MASSLIVE (February 24, 2022) — Great Britain’s top diplomat to New England introduced himself saying the Springfield Armory — built 245 years ago to resist British military advances — established manufacturing in the Pioneer Valley.

And that expertise paved the way for Springfield to become the only place outside the U.K. where Rolls-Royces were made, said Peter Abbott, British Consul General in Boston. Rolls-Royce made cars here from 1919 to 1931.

“I think Rolls-Royce already blazed the way for British industry here in Springfield.

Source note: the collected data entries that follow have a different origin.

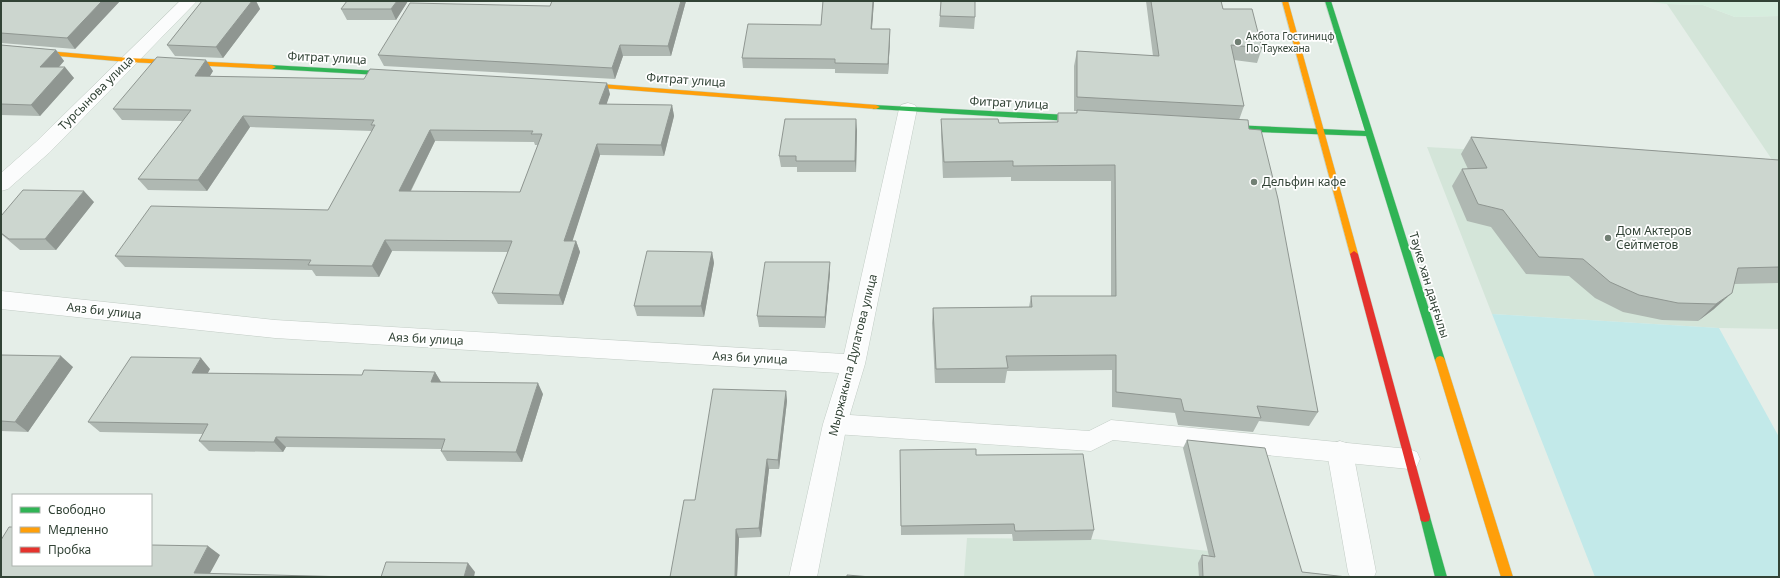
<svg xmlns="http://www.w3.org/2000/svg" width="1780" height="578" viewBox="0 0 1780 578" font-family="'Noto Sans',sans-serif">
<style>
.residential{fill:#d4e5d9}
.education{fill:#d6edde}
.green{fill:#c2e9e9}
.lines{fill:none;stroke-linecap:round;stroke-linejoin:round}
.lane-casing{stroke:#c2ccc5;stroke-width:1}
.street-casing{stroke:#c2ccc5;stroke-width:1}
.fast-casing{stroke:#bed1c5;stroke-width:1}
.slow-casing{stroke:#bed1c5;stroke-width:1}
.jam-casing{stroke:#bed1c5;stroke-width:1}
.lane{fill:#fbfcfc;fill-rule:evenodd}
.street{fill:#fbfcfc;fill-rule:evenodd}
.fast{fill:#30b455;fill-rule:evenodd}
.slow{fill:#ff9f0a;fill-rule:evenodd}
.jam{fill:#e5322d;fill-rule:evenodd}
.wall{fill:#afb8b2;fill-rule:evenodd}
.shaded-wall{fill:#8f9691}
.building{fill:#ccd6cf;stroke:#8f9691;fill-rule:evenodd}
.poi-dot{fill:#717f74;stroke:#fff;stroke-width:1.5}
.labels{text-anchor:middle;stroke-width:3.5;stroke-linejoin:round;paint-order:stroke}
.far-poi-label{font-size:10px;fill:#324336;stroke:#fff;text-anchor:start}
.street-label{font-size:12px;fill:#324336;stroke:#fff}
.poi-label{font-size:12px;fill:#324336;stroke:#fff;text-anchor:start}
</style>
<rect width="100%" height="100%" fill="#e5eee8"/>
<path class="residential" d="M 1667,4 L 1703,5 L 1735,17 L 1779,16 L 1779,329 L 1719,328 L 1492,314 L 1427,147 L 1777,167 Z
M 967,538 L 1096,539 L 1275,558 L 1278,577 L 964,577 Z"/>
<path class="education" d="M 1643,1 L 1779,1 L 1779,16 L 1735,17 L 1703,5 L 1667,4 Z"/>
<path class="green" d="M 1492,314 L 1719,328 L 1779,437 L 1779,577 L 1595,577 Z"/>
<g class="lines">
<defs>
<path id="lane" d="M 835,414 L 1089,431 L 1111,420 L 1409,449 L 1417,452 L 1420,459 L 1417,466 L 1409,469 L 1113,440 L 1091,451 L 835,434 L 827,431 L 824,424 L 827,417 Z"/>
<path id="street" d="M 180,1 L 197,1 L 50,152 L 8,189 L 1,191 L 1,173 L 36,142 Z
M 908,103 L 915,105 L 917,109 L 865,364 L 847,424 L 817,577 L 789,577 L 823,424 L 839,373 L 275,338 L 1,309 L 1,291 L 275,320 L 844,354 L 899,109 L 901,105 Z
M 1340,441 L 1349,444 L 1353,452 L 1376,572 L 1374,577 L 1350,577 L 1348,572 L 1327,452 L 1331,444 Z"/>
<path id="fast" d="M 1325,1 L 1331,1 L 1445,360 L 1443,363 L 1440,364 L 1437,363 L 1435,360 L 1366,136 L 1232,131 L 1228,128 L 1232,125 L 1365,131 Z
M 269,65 L 397,72 L 401,74 L 397,76 L 272,69 L 268,67 Z
M 873,105 L 1087,116 L 1091,119 L 1087,122 L 876,109 L 873,109 Z
M 1425,512 L 1429,513 L 1430,517 L 1447,577 L 1435,577 L 1420,517 L 1421,513 Z"/>
<path id="slow" d="M 1282,1 L 1288,1 L 1358,254 L 1354,257 L 1350,254 Z
M 1,47 L 128,58 L 272,65 L 276,67 L 272,69 L 128,62 L 1,51 Z
M 574,82 L 876,105 L 880,107 L 876,109 L 577,86 L 574,86 Z
M 1440,356 L 1443,357 L 1445,360 L 1513,577 L 1501,577 L 1435,360 L 1437,357 Z"/>
<path id="jam" d="M 1354,251 L 1358,254 L 1430,517 L 1429,521 L 1425,522 L 1421,521 L 1420,517 L 1350,254 Z"/>
</defs>
<use href="#lane" class="lane-casing"/>
<use href="#street" class="street-casing"/>
<use href="#fast" class="fast-casing"/>
<use href="#slow" class="slow-casing"/>
<use href="#jam" class="jam-casing"/>
<use href="#lane" class="lane"/>
<use href="#street" class="street"/>
<use href="#fast" class="fast"/>
<use href="#slow" class="slow"/>
<use href="#jam" class="jam"/>
</g>
<path class="wall" d="M 1,1 L 120,1 L 75,49 L 1,43 Z
M 202,1 L 256,1 L 260,9 L 223,58 L 175,56 L 167,45 Z
M 408,1 L 396,20 L 347,20 L 341,9 Z
M 686,1 L 671,56 L 623,56 L 615,79 L 384,66 L 378,55 L 550,6 Z
M 823,1 L 874,1 L 872,29 L 890,40 L 888,74 L 835,73 L 835,69 L 743,68 L 742,58 L 821,25 Z
M 1146,1 L 1221,1 L 1223,9 L 1262,48 L 1257,63 L 1234,60 L 1244,106 L 1239,120 L 1318,412 L 1309,426 L 1259,421 L 1253,432 L 1178,425 L 1175,413 L 1112,407 L 1112,370 L 1007,371 L 1005,383 L 935,383 L 932,323 L 933,308 L 1029,307 L 1031,296 L 1111,296 L 1111,181 L 1011,181 L 1011,177 L 943,178 L 941,135 L 941,119 L 999,123 L 1057,122 L 1058,113 L 1076,113 L 1077,111 L 1074,111 L 1074,66 L 1077,51 L 1153,56 Z
M 940,16 L 975,17 L 974,29 L 939,27 Z
M 1,45 L 56,50 L 64,61 L 59,67 L 74,78 L 40,116 L 1,115 Z
M 213,71 L 210,76 L 610,94 L 606,104 L 672,105 L 674,116 L 664,156 L 600,155 L 572,241 L 576,241 L 580,252 L 563,305 L 498,304 L 492,293 L 508,252 L 392,251 L 379,277 L 316,276 L 312,270 L 125,267 L 115,256 L 328,210 L 372,131 L 250,127 L 207,191 L 148,190 L 138,179 L 183,121 L 122,120 L 113,109 ZM 435,141 L 534,142 L 535,145 L 538,145 L 520,192 L 411,191 Z
M 857,130 L 856,172 L 797,172 L 797,167 L 781,167 L 779,156 Z
M 1471,137 L 1779,160 L 1779,283 L 1734,284 L 1714,309 L 1698,321 L 1662,320 L 1623,312 L 1595,298 L 1569,276 L 1526,274 L 1491,227 L 1467,221 L 1452,186 L 1462,169 L 1468,169 L 1461,154 Z
M 94,202 L 56,250 L 20,250 L 1,234 L 1,216 Z
M 712,252 L 714,263 L 704,317 L 637,316 L 634,306 Z
M 830,273 L 825,328 L 759,327 L 757,316 Z
M 1,355 L 73,367 L 28,432 L 1,431 Z
M 210,369 L 207,373 L 362,375 L 435,372 L 441,382 L 543,394 L 522,462 L 447,461 L 441,451 L 441,449 L 286,447 L 283,452 L 209,451 L 199,441 L 203,434 L 100,432 L 88,422 Z
M 786,391 L 787,401 L 779,469 L 769,469 L 761,537 L 739,538 L 737,577 L 670,577 L 695,500 Z
M 1187,440 L 1302,572 L 1347,577 L 1199,577 L 1198,563 L 1202,555 L 1209,556 L 1183,448 Z
M 900,450 L 976,455 L 1094,530 L 1091,540 L 1013,541 L 1012,534 L 901,535 Z"/>
<path class="shaded-wall" d="M 102,1 L 120,1 L 75,49 L 67,38 Z
M 252,1 L 256,1 L 260,9 L 223,58 L 216,47 Z
M 397,1 L 408,1 L 396,20 L 391,9 Z
M 681,1 L 686,1 L 671,56 L 668,46 Z
M 873,1 L 874,1 L 871,39 L 871,29 Z
M 890,29 L 890,40 L 888,74 L 888,64 Z
M 620,45 L 623,56 L 615,79 L 612,68 Z
M 56,50 L 64,61 L 49,78 L 40,67 Z
M 206,60 L 213,71 L 203,87 L 195,76 Z
M 65,67 L 74,78 L 40,116 L 31,105 Z
M 607,83 L 610,94 L 603,115 L 599,104 Z
M 672,105 L 674,116 L 664,156 L 661,145 Z
M 243,116 L 250,127 L 207,191 L 198,180 Z
M 856,119 L 857,130 L 856,172 L 855,161 Z
M 430,130 L 435,141 L 405,202 L 399,191 Z
M 597,144 L 600,155 L 569,252 L 564,241 Z
M 84,191 L 94,202 L 56,250 L 45,239 Z
M 385,240 L 392,251 L 379,277 L 372,266 Z
M 576,241 L 580,252 L 563,305 L 559,295 Z
M 712,252 L 714,263 L 704,317 L 701,306 Z
M 830,262 L 830,273 L 825,328 L 825,317 Z
M 1732,293 L 1714,309 L 1698,321 L 1716,304 Z
M 61,356 L 73,367 L 28,432 L 15,422 Z
M 201,358 L 210,369 L 202,384 L 192,373 Z
M 435,372 L 441,382 L 431,382 Z
M 538,383 L 543,394 L 522,462 L 516,452 Z
M 786,391 L 787,401 L 779,469 L 778,460 Z
M 276,437 L 286,447 L 283,452 L 274,442 Z
M 767,459 L 769,469 L 761,537 L 759,528 Z
M 736,529 L 739,538 L 737,577 L 735,577 Z
M 208,546 L 220,555 L 208,577 L 194,573 Z
M 468,563 L 475,572 L 474,577 L 464,577 Z"/>
<path class="building" d="M 1,1 L 102,1 L 67,38 L 1,33 Z
M 202,1 L 252,1 L 216,47 L 167,45 Z
M 347,1 L 397,1 L 391,9 L 341,9 Z
M 552,1 L 681,1 L 668,46 L 620,45 L 612,68 L 378,55 L 410,3 L 550,6 Z
M 823,1 L 873,1 L 871,29 L 890,29 L 888,64 L 835,63 L 835,59 L 742,58 L 748,24 L 821,25 Z
M 941,1 L 975,1 L 975,17 L 940,16 Z
M 1151,1 L 1221,1 L 1223,9 L 1252,9 L 1262,48 L 1231,45 L 1244,106 L 1077,97 L 1077,51 L 1159,56 Z
M 1,45 L 56,50 L 40,67 L 65,67 L 31,105 L 1,104 Z
M 157,57 L 206,60 L 195,76 L 364,79 L 370,69 L 607,83 L 599,104 L 672,105 L 661,145 L 597,144 L 564,241 L 576,241 L 559,295 L 492,293 L 512,241 L 385,240 L 372,266 L 308,265 L 311,260 L 115,256 L 151,206 L 328,210 L 375,125 L 371,125 L 374,120 L 243,116 L 198,180 L 138,179 L 191,110 L 113,109 ZM 430,130 L 533,131 L 531,134 L 542,134 L 520,192 L 399,191 Z
M 1077,110 L 1248,120 L 1249,129 L 1261,130 L 1278,199 L 1318,412 L 1257,406 L 1261,418 L 1184,411 L 1181,399 L 1116,392 L 1116,355 L 1006,356 L 1008,368 L 936,369 L 933,308 L 1032,307 L 1031,296 L 1116,296 L 1115,165 L 1013,166 L 1013,161 L 944,162 L 941,119 L 998,119 L 999,123 L 1058,122 L 1058,113 L 1077,113 Z
M 785,119 L 856,119 L 855,161 L 796,161 L 796,156 L 779,156 Z
M 1471,137 L 1779,160 L 1779,267 L 1738,268 L 1732,293 L 1716,304 L 1678,303 L 1639,295 L 1610,282 L 1583,259 L 1539,257 L 1503,210 L 1478,204 L 1462,169 L 1487,168 Z
M 23,190 L 84,191 L 45,239 L 9,239 L 1,233 L 1,216 Z
M 647,251 L 712,252 L 701,306 L 634,306 Z
M 765,262 L 830,262 L 825,317 L 757,316 Z
M 1,355 L 61,356 L 15,422 L 1,421 Z
M 131,357 L 201,358 L 192,373 L 362,375 L 364,370 L 435,372 L 431,382 L 538,383 L 516,452 L 441,451 L 445,439 L 276,437 L 274,442 L 199,441 L 208,424 L 88,422 Z
M 713,389 L 786,391 L 778,460 L 767,459 L 759,528 L 736,529 L 735,577 L 670,577 L 684,500 L 695,500 Z
M 1187,440 L 1265,448 L 1302,572 L 1347,577 L 1203,577 L 1202,555 L 1215,557 Z
M 976,449 L 976,455 L 1083,454 L 1094,530 L 1015,531 L 1014,524 L 901,526 L 900,450 Z
M 9,527 L 13,527 L 13,565 L 151,565 L 151,545 L 208,546 L 194,573 L 350,577 L 1,577 L 1,540 Z
M 386,562 L 468,563 L 464,577 L 381,577 Z
M 847,575 L 871,577 L 847,577 Z"/>
<g class="poi-dot">
<circle cx="1238" cy="42" r="4"/>
<circle cx="1254" cy="182" r="4"/>
<circle cx="1608" cy="238" r="4"/>
</g>
<g class="labels">
<g class="far-poi-label">
<text x="1246" y="40">Акбота Гостиницф<tspan x="1246" dy="12">По Таукехана</tspan></text>
</g>
<g class="street-label">
<text transform="translate(327 58) rotate(3)" y="4">Фитрат улица</text>
<text transform="translate(686 80) rotate(4)" y="4">Фитрат улица</text>
<text transform="translate(96 93) rotate(-45)" y="4">Турсынова улица</text>
<text transform="translate(1009 103) rotate(3)" y="4">Фитрат улица</text>
<text transform="translate(1429 285) rotate(73)" y="4">Тәуке хан даңғылы</text>
<text transform="translate(104 311) rotate(6)" y="4">Аяз би улица</text>
<text transform="translate(426 339) rotate(3)" y="4">Аяз би улица</text>
<text transform="translate(853 355) rotate(-76)" y="4">Мыржакыпа Дулатова улица</text>
<text transform="translate(750 358) rotate(3)" y="4">Аяз би улица</text>
</g>
<g class="poi-label">
<text x="1262" y="186">Дельфин кафе</text>
<text x="1616" y="235">Дом Актеров<tspan x="1616" dy="14">Сейтметов</tspan></text>
</g>
</g>
<rect width="1780" height="578" fill="none" stroke="#324336" stroke-width="4"/>
<rect x="12" y="494" width="140" height="72" fill="#ffffff" stroke="#adb4af"/>
<rect x="20" y="507" width="20" height="6" fill="#30b455" stroke="#adb4af"/>
<text x="48" y="514" font-size="12" fill="#324336">Свободно</text>
<rect x="20" y="527" width="20" height="6" fill="#ff9f0a" stroke="#adb4af"/>
<text x="48" y="534" font-size="12" fill="#324336">Медленно</text>
<rect x="20" y="547" width="20" height="6" fill="#e5322d" stroke="#adb4af"/>
<text x="48" y="554" font-size="12" fill="#324336">Пробка</text>
</svg>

There has been a bit of a gap,” said Abbot on Wednesday during a tour of Springfield Union Station with Mayor Domenic J. Sarno and city economic development officials.

Abbott also plans to meet at the Naismith Memorial Basketball Hall of Fame, and tour the Berkshires with a visit to Tanglewood on a two-day Western Massachusetts swing.

Because, as Abbott also laid out in an op-ed column that ran in the Sunday Republican on Feb. 20, places like Springfield, Pittsfield and Lynn have a lot in common with industrial cities in the UK. In the north of England, manufacturing left in the middle of the last century and jobs concentrated in London, just as job growth here has concentrated Boston.
“What we are looking to learn here is how the cities, the Gateway cities, in Massachusetts, have dealt with those challenges,” he said. “And whether there is a kind of a secret sauce of prosperity as we call it that we can learn from and take back to the UK.”
Abbot compared the British government’s Leveling Up policy aimed at reducing imbalances between different social groups or regions of the country and the Biden Administration’s Build Back Better plan.

The secret sauce, Abbot said, is a mixture of infrastructure, like Union Station, and trust built up between groups that engenders a willingness to take risks.

“And we have seen that in heaps here in Springfield,” he said.

The sauce also needs a bit of magic, Abbott said. And by magic he means the arts, culture, tourism.